> _提示文_
旧日本占領地域に本店を有する会社の本邦内にある財産の整理に関する政令

昭和24年政令第291号
内閣は、ポツダム宣言の受諾に伴い発する命令に関する件(昭和20年勅令第542号)に基き、この政令を制定する。

第1章 総則

(目的)
第1条 旧日本占領地域に本店を有する会社の本邦内にある財産は、この政令の定めるところにより整理する。
(定義)
第2条 この政令における用語の定義は、左の各号の定めるところによる。
 「旧日本占領地域に本店を有する会社」 旧日本占領地域に本店又は主たる事務所を有する法人その他の団体(閉鎖機関令(昭和22年勅令第74号)第1条に規定する閉鎖機関を除く。)でその本邦内にある財産を整理するものとして主務大臣が告示で指定するものをいい、以下「在外会社」と略称する。
一の2 「在外金融機関」 在外会社のうち金融機関として主務大臣が告示で指定するものをいう。
 「本邦」 本州、北海道、四国、九州及び主務省令で定めるその附属の島しょをいう。
 「旧日本占領地域」 満洲、中華民国、台湾、朝鮮、樺太、琉球列島、南洋群島及び主務省令で定めるその他の島しょ並びに明治27年以後において日本により占領又は統治されていたその他の一切の地域をいう。
 「人」 個人及び法人その他の一切の団体をいい、国、地方公共団体及び国又は地方公共団体の機関を含むものとする。

> _以下のデータ_
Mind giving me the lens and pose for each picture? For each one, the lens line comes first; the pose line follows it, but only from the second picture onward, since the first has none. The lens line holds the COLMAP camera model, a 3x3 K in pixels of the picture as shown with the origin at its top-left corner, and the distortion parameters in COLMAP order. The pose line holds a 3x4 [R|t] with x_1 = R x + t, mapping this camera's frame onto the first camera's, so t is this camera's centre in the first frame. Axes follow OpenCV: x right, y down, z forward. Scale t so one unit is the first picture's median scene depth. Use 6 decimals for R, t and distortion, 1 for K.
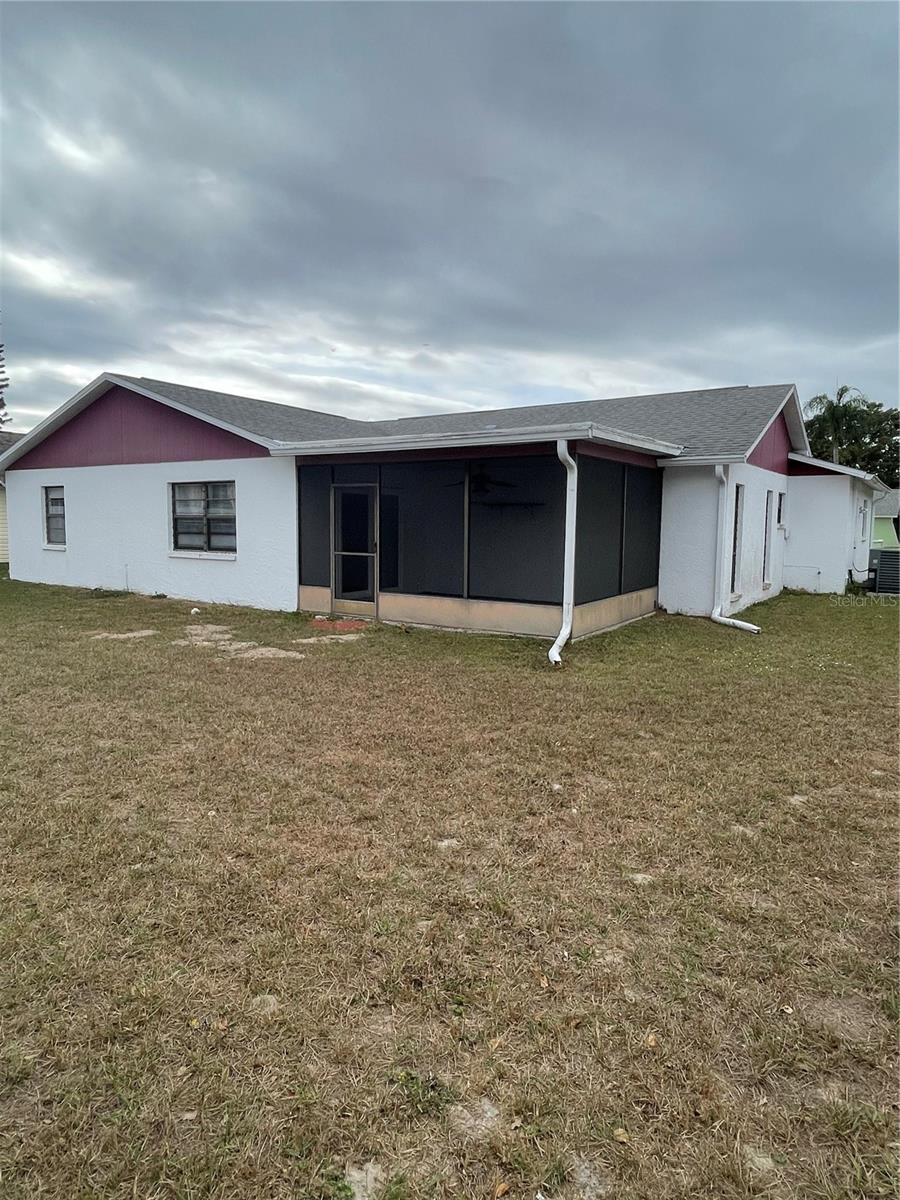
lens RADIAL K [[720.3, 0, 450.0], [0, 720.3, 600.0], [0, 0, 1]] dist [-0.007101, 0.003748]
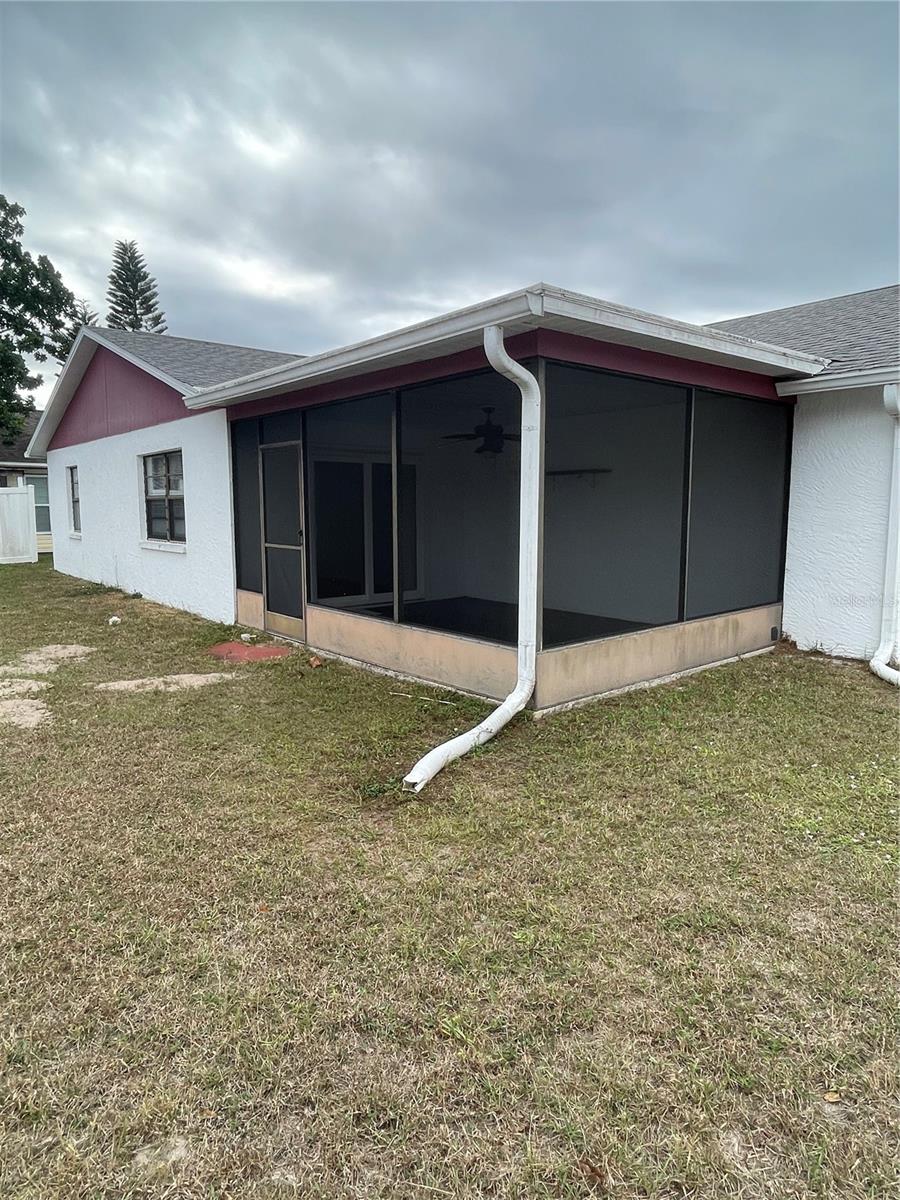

> _取り組む課題_
在外会社の財産整理に関する政令の提示文を、一字も変えずに全文返しなさい。

> _解答_
旧日本占領地域に本店を有する会社の本邦内にある財産の整理に関する政令

昭和24年政令第291号
内閣は、ポツダム宣言の受諾に伴い発する命令に関する件(昭和20年勅令第542号)に基き、この政令を制定する。

第1章 総則

(目的)
第1条 旧日本占領地域に本店を有する会社の本邦内にある財産は、この政令の定めるところにより整理する。
(定義)
第2条 この政令における用語の定義は、左の各号の定めるところによる。
 「旧日本占領地域に本店を有する会社」 旧日本占領地域に本店又は主たる事務所を有する法人その他の団体(閉鎖機関令(昭和22年勅令第74号)第1条に規定する閉鎖機関を除く。)でその本邦内にある財産を整理するものとして主務大臣が告示で指定するものをいい、以下「在外会社」と略称する。
一の2 「在外金融機関」 在外会社のうち金融機関として主務大臣が告示で指定するものをいう。
 「本邦」 本州、北海道、四国、九州及び主務省令で定めるその附属の島しょをいう。
 「旧日本占領地域」 満洲、中華民国、台湾、朝鮮、樺太、琉球列島、南洋群島及び主務省令で定めるその他の島しょ並びに明治27年以後において日本により占領又は統治されていたその他の一切の地域をいう。
 「人」 個人及び法人その他の一切の団体をいい、国、地方公共団体及び国又は地方公共団体の機関を含むものとする。